Sidney Crosby, Connor McDavid and Mario Lemieux are just some of the impressive names on that trophy.

But this year’s winner is relatively unknown compared to those who came before him. Alex Barré-Boulet, 21, was never drafted into the NHL and has never represented Canada on the international stage, yet, he joined the ranks of the CHL’s best ever on Saturday.

Barré-Boulet will turn pro next season and we’re willing to bet it won’t be long before we see him in the NHL.

With that being said, allow us to introduce you to him.

He’s a pure scorer

The first thing you need to know about Barré-Boulet is that he’s an offensive dynamo.

A centre, he posted 53 goals and 116 points in 65 games this season playing for the QMJHL’s Blainville-Boisbriand Armada and added another 13 goals and 27 points in 19 playoff games.

His 116 regular season points were 12 more than Victoriaville’s Vitalii Abramov for the league lead. He was also the only QMJHL player to crack 50 goals this season.

But while these numbers are impressive, they weren’t a fluke. He finished his four-year QMJHL career with 140 goals, 197 assists and 337 points in 263 games, having picked up at least 81 points in his final three seasons.

He was passed over in the NHL draft three times

Scouts say Barré-Boulet’s offence comes from his quick hands and smart vision, which allows him to get scoring chances despite being only five-foot-10.

He also has a drive that allows him to never give up on a play. Just look at how he fights through the defence to setup this goal against the Charlottetown Islanders.

His shot isn’t bad either. He has a quick, accurate release that he uses to surprise goalies and beat them even when they appear to be in position.

While the numbers are impressive, his draft stock fell because teams were worried about his skating and his size.

That’s why Barré-Boulet entered the 2015 draft as the 141st ranked North American skater by NHL Central Scouting and ultimately wasn’t selected that year or the two years following.
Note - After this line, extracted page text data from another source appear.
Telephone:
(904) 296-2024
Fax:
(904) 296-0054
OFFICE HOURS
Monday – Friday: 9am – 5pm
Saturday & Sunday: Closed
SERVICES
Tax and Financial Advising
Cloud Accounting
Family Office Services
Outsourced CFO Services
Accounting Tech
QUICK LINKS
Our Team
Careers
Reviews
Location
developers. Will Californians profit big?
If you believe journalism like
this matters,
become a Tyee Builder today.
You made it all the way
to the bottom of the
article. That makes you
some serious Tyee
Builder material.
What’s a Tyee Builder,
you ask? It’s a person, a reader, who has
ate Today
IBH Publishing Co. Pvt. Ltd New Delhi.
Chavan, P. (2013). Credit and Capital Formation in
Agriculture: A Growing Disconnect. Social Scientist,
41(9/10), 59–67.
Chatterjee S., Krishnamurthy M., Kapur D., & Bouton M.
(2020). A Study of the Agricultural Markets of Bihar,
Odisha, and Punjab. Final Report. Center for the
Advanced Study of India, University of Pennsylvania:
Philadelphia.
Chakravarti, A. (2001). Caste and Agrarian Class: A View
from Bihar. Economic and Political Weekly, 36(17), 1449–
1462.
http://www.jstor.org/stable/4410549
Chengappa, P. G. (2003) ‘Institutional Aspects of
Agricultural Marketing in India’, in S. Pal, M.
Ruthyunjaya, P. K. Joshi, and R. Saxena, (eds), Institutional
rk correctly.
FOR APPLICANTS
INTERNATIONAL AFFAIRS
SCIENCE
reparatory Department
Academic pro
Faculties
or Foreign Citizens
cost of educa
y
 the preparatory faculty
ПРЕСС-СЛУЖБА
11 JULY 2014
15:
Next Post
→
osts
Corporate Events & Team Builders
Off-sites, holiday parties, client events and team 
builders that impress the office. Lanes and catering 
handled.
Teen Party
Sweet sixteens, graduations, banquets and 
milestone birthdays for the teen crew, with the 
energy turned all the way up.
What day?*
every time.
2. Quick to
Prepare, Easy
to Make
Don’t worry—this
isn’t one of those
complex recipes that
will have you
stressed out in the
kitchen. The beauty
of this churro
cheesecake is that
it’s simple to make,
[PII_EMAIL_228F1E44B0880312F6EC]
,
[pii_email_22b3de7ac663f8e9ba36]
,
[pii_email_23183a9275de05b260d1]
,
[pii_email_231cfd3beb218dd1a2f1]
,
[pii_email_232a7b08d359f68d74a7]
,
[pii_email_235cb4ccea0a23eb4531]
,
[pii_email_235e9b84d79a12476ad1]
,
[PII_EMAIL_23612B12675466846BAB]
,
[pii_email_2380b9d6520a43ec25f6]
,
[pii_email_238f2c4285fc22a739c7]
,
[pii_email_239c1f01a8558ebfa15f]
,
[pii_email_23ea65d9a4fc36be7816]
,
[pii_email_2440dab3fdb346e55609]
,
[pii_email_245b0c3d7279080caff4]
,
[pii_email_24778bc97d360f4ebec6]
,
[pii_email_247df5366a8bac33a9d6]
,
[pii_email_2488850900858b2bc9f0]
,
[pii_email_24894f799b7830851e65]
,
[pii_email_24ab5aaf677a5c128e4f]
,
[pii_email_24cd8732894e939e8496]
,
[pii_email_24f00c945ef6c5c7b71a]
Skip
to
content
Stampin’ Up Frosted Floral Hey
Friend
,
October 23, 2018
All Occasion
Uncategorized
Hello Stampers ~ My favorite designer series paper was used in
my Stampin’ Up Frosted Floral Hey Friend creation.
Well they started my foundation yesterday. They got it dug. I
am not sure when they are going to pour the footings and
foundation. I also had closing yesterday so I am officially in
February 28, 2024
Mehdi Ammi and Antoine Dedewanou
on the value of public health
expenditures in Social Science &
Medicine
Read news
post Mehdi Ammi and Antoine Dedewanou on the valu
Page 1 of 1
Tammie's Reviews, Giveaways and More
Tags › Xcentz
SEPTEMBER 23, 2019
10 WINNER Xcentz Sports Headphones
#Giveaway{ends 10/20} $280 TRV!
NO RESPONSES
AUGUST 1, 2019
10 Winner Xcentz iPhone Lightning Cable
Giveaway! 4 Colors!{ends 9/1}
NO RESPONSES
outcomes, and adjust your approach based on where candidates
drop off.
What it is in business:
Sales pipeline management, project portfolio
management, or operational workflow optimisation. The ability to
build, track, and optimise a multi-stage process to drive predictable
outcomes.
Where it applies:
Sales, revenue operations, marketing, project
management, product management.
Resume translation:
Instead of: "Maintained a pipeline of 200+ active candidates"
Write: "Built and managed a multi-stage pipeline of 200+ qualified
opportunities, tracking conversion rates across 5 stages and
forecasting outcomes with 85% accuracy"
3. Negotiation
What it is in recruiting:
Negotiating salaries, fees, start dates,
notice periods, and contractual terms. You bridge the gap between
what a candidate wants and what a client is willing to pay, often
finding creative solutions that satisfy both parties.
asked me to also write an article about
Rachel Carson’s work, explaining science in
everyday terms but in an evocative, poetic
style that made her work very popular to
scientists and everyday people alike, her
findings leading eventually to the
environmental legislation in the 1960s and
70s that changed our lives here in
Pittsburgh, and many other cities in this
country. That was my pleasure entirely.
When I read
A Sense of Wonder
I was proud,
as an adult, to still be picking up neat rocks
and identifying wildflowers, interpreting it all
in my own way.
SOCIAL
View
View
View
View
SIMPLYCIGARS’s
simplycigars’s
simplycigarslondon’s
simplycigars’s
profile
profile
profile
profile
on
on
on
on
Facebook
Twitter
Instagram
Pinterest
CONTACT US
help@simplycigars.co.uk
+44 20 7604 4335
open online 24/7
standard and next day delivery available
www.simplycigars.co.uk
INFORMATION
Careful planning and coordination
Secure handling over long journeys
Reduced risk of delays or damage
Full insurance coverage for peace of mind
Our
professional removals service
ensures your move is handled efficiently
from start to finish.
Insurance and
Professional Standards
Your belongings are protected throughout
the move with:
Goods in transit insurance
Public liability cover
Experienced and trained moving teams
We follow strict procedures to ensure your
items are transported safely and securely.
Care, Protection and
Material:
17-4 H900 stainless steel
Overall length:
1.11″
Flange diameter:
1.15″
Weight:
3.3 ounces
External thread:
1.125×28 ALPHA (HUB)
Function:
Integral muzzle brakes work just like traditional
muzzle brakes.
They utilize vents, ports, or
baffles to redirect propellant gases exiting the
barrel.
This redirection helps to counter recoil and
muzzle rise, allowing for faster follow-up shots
Barré-Boulet attended tryouts with the L.A. Kings and Vegas Golden Knights but those didn’t lead to contracts. So he entered this season as an overage player without a clear future in hockey, despite his massive offensive talent.

But that changed in March when the Tampa Bay Lightning signed him to an entry-level contract, which will likely lead to him skating with the AHL’s Syracuse Crunch next season.

He continues a trend for the Lightning

As Sportsnet’s CHL analyst Sam Cosentino points out in the video above, Barré-Boulet isn’t the first small forward the Lightning have taken a chance on.

Tyler Johnson and Yanni Gourde are both under six-foot but have put together solid seasons in Tampa, while Golden Knights star Jonathan Marchessault also spent time in the Lightning system earlier in his career.

And before all of those guys, Martin St. Louis put together a legendary career in Tampa despite generously being listed at five-foot-eight.

Those players all put up high offensive numbers in junior but needed a few years in the minors before making the jump to the NHL. Barré-Boulet will likely need to go through similar seasoning before becoming a regular for the the Lightning.

“I think he is in that mold. Now, he’s going to have to put the work in that those guys put in to become the players they have become,” Tampa Bay assistant general manager Julien BriseBois said when asked about Barré-Boulet’s size. “He’s a young guy… We’ll work on him getting stronger, more powerful, improve his skating. He’s tough to play against because of his competitiveness. The times I’ve seen him, what’s really impressed me the most is his hockey sense. He’s a good prospect.”

If any team can turn Barré-Boulet’s raw skill into a complete NHL player, it’s Tampa Bay.

And if they succeed, the rest of the league will be left wondering how they let him slip through their fingers.